Activity:
The range starts at the line containing "urothelial cancer reveals" and ends at the last line of the records below. Reproduce those lines exactly.

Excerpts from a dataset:

■ ■ ■

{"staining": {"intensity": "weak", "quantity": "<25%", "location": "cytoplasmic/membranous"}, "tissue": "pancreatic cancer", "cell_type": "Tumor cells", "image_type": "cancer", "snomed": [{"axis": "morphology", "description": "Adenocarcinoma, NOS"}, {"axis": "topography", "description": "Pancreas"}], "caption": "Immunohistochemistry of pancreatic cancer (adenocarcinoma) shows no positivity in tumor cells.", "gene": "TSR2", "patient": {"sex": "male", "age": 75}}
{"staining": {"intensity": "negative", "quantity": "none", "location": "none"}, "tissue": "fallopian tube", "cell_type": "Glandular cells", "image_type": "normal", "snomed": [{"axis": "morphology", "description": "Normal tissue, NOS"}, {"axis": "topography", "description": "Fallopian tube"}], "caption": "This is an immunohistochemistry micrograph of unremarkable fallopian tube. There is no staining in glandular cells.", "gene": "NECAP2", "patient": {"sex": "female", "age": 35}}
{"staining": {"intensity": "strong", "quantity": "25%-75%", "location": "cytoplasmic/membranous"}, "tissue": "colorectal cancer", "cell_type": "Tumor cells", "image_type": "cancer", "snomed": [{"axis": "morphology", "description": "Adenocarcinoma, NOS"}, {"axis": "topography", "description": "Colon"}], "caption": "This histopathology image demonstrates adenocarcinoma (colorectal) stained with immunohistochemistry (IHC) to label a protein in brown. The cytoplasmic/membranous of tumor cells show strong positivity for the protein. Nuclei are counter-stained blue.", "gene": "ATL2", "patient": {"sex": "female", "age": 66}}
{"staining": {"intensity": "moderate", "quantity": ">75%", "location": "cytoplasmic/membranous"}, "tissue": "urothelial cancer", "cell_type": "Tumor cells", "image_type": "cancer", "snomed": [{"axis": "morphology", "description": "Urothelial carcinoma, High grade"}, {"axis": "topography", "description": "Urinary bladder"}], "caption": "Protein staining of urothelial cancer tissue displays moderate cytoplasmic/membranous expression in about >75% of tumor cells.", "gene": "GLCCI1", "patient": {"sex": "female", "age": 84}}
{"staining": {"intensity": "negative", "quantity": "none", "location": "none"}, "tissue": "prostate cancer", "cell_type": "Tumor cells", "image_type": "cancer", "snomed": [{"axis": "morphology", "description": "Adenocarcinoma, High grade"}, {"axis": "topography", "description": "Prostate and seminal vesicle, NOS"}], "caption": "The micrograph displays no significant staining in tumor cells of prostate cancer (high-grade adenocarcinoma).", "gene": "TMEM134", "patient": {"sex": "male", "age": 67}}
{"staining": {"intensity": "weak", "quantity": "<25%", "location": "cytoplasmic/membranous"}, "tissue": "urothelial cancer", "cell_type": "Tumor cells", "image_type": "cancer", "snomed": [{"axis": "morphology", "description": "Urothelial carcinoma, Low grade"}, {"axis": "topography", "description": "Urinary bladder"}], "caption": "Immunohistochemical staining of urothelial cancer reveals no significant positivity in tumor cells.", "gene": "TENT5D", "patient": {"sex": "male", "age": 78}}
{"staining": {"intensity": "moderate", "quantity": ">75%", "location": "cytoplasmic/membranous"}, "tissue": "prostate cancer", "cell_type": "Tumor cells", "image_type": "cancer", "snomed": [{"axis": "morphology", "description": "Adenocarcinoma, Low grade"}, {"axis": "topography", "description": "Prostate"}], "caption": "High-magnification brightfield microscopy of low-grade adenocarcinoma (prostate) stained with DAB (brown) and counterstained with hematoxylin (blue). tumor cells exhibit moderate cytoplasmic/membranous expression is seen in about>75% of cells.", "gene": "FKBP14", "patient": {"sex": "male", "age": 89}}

■ ■ ■

Exercise answer:
{"staining": {"intensity": "weak", "quantity": "<25%", "location": "cytoplasmic/membranous"}, "tissue": "urothelial cancer", "cell_type": "Tumor cells", "image_type": "cancer", "snomed": [{"axis": "morphology", "description": "Urothelial carcinoma, Low grade"}, {"axis": "topography", "description": "Urinary bladder"}], "caption": "Immunohistochemical staining of urothelial cancer reveals no significant positivity in tumor cells.", "gene": "TENT5D", "patient": {"sex": "male", "age": 78}}
{"staining": {"intensity": "moderate", "quantity": ">75%", "location": "cytoplasmic/membranous"}, "tissue": "prostate cancer", "cell_type": "Tumor cells", "image_type": "cancer", "snomed": [{"axis": "morphology", "description": "Adenocarcinoma, Low grade"}, {"axis": "topography", "description": "Prostate"}], "caption": "High-magnification brightfield microscopy of low-grade adenocarcinoma (prostate) stained with DAB (brown) and counterstained with hematoxylin (blue). tumor cells exhibit moderate cytoplasmic/membranous expression is seen in about>75% of cells.", "gene": "FKBP14", "patient": {"sex": "male", "age": 89}}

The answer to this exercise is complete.